Metro Steps Up Effort to Stop Early Train Door Openings
Thursday, May 29, 2008
Some Metro operators are still opening the doors of eight-car trains before all cars reach station platforms. There were eight such incidents over 12 weekdays despite recent measures that were supposed to avert the safety hazard, officials said.
Metro Deputy General Manager Gerald Francis said the agency is stepping up efforts to have supervisors remind train operators throughout their shifts that they are on longer trains. Metro might ask supervisors to ride a few stops in the operator's cab or stand by markers at certain stations.
Metro is also making markers to be placed prominently in the tracks to signal where eight-car trains should stop. Current markers hang below the platform edge. Operators say some are rusted and not visible.
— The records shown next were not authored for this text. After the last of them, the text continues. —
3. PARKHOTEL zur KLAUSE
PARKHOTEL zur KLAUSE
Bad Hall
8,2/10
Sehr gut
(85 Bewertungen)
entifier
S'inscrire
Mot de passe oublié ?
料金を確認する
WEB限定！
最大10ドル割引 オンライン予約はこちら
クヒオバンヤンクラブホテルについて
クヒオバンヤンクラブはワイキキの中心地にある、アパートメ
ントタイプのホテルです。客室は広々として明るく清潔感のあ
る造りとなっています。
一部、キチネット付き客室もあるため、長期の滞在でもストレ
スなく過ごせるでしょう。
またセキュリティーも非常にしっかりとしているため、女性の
Another option, Francis said, would be to require trains during rush hour to stop at the end of the platform, regardless of length. Although that might inconvenience riders accustomed to boarding at specific spots, Francis said, the agency needs to do everything possible to limit doors being opened before all cars reach the platform.
"It is a real serious safety issue," Francis said this week. Metro officials said they are not aware of passenger injuries resulting from the errors.
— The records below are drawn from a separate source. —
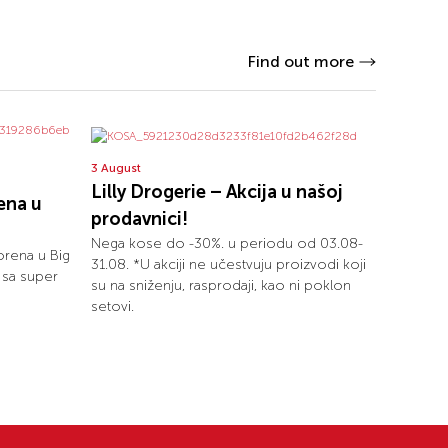
Find out more
3 August
Lilly Drogerie – Akcija u našoj
ena u
prodavnici!
Nega kose do -30%. u periodu od 03.08-
rena u Big
31.08. *U akciji ne učestvuju proizvodi koji
 sa super
su na sniženju, rasprodaji, kao ni poklon
setovi.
Metro typically runs a mix of six- and eight-car trains during peak periods. Because eight-car trains are 600 feet long, the same length as the platform, there is no room for error.
About 18 percent of the trains running during peak periods are eight-car trains, Metro's primary means of easing crowding. Virtually all the premature openings occur because operators forget they are not on six-car trains.
The most recent incident was on the Red Line at Dupont Circle at 9:08 a.m. Tuesday, when the doors of an eight-car train opened while the last car was in the tunnel.
Although the train was crowded, the last car was not, riders said.
"There was a moment of shock," said Niels Lesniewski, a rider on his way to work at Roll Call's legislative tracking Web site, GalleryWatch. Another rider pushed the emergency intercom and alerted the train operator. The train pulled forward until all cars were at the platform. Within five minutes, the operator was removed and a new operator came aboard, Lesniewski said.
From January to April, at least 13 incidents were reported in which eight-car trains were not stopped properly, officials said. In an interview May 1, rail chief Dave Kubicek said Metro was putting placards in cab consoles and having supervisors remind operators they had longer trains. There were no reported incidents for a week.
But on May 9, three incidents occurred within two hours: at 3:10 p.m. on the Red Line at the Rockville station, 3:35 p.m. on the Orange Line at Clarendon and 5:09 p.m. on the Green Line at L'Enfant Plaza, spokeswoman Lisa Farbstein said.
Metro officials said the most recent incidents were on the Red, Green and Orange lines, where the longer trains are used during rush hour. No information was available about what disciplinary action, if any, had been taken against the operators involved.